*Task description*. Each record should be given again exactly, and any picture in it left out.

*Excerpted data*.
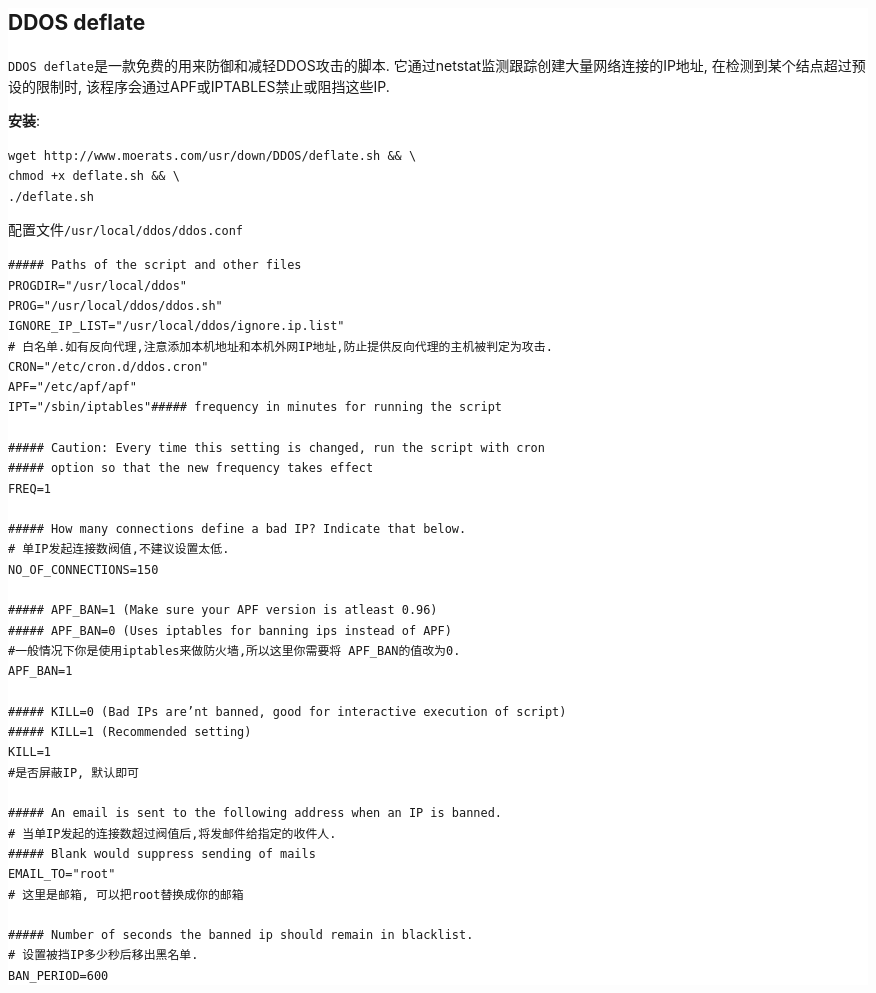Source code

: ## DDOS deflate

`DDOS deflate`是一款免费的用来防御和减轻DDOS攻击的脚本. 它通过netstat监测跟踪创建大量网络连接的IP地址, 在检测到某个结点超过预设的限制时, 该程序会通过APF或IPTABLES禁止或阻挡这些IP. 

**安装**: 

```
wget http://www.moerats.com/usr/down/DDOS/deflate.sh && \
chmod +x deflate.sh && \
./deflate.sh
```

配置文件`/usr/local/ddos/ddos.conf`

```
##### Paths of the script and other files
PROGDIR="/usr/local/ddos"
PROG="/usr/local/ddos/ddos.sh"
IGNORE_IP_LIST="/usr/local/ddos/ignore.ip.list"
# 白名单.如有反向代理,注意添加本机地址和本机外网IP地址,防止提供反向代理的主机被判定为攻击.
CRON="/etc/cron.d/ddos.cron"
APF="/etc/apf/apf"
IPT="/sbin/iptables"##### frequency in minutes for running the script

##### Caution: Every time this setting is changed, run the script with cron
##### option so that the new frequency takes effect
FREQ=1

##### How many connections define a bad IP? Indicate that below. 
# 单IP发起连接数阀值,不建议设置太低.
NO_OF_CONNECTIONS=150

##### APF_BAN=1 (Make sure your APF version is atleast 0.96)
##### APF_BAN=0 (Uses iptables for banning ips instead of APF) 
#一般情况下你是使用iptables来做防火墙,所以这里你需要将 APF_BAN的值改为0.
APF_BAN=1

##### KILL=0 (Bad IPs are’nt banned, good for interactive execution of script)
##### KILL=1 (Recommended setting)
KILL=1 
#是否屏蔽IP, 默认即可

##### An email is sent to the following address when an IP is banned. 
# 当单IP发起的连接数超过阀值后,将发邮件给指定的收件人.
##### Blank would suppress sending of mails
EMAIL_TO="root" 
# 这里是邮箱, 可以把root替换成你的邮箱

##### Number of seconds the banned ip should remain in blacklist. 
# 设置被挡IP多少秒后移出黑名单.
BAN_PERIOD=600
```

*Response to the task*.
Source code

: ## DDOS deflate

`DDOS deflate`是一款免费的用来防御和减轻DDOS攻击的脚本. 它通过netstat监测跟踪创建大量网络连接的IP地址, 在检测到某个结点超过预设的限制时, 该程序会通过APF或IPTABLES禁止或阻挡这些IP. 

**安装**: 

```
wget http://www.moerats.com/usr/down/DDOS/deflate.sh && \
chmod +x deflate.sh && \
./deflate.sh
```

配置文件`/usr/local/ddos/ddos.conf`

```
##### Paths of the script and other files
PROGDIR="/usr/local/ddos"
PROG="/usr/local/ddos/ddos.sh"
IGNORE_IP_LIST="/usr/local/ddos/ignore.ip.list"
# 白名单.如有反向代理,注意添加本机地址和本机外网IP地址,防止提供反向代理的主机被判定为攻击.
CRON="/etc/cron.d/ddos.cron"
APF="/etc/apf/apf"
IPT="/sbin/iptables"##### frequency in minutes for running the script

##### Caution: Every time this setting is changed, run the script with cron
##### option so that the new frequency takes effect
FREQ=1

##### How many connections define a bad IP? Indicate that below. 
# 单IP发起连接数阀值,不建议设置太低.
NO_OF_CONNECTIONS=150

##### APF_BAN=1 (Make sure your APF version is atleast 0.96)
##### APF_BAN=0 (Uses iptables for banning ips instead of APF) 
#一般情况下你是使用iptables来做防火墙,所以这里你需要将 APF_BAN的值改为0.
APF_BAN=1

##### KILL=0 (Bad IPs are’nt banned, good for interactive execution of script)
##### KILL=1 (Recommended setting)
KILL=1 
#是否屏蔽IP, 默认即可

##### An email is sent to the following address when an IP is banned. 
# 当单IP发起的连接数超过阀值后,将发邮件给指定的收件人.
##### Blank would suppress sending of mails
EMAIL_TO="root" 
# 这里是邮箱, 可以把root替换成你的邮箱

##### Number of seconds the banned ip should remain in blacklist. 
# 设置被挡IP多少秒后移出黑名单.
BAN_PERIOD=600
```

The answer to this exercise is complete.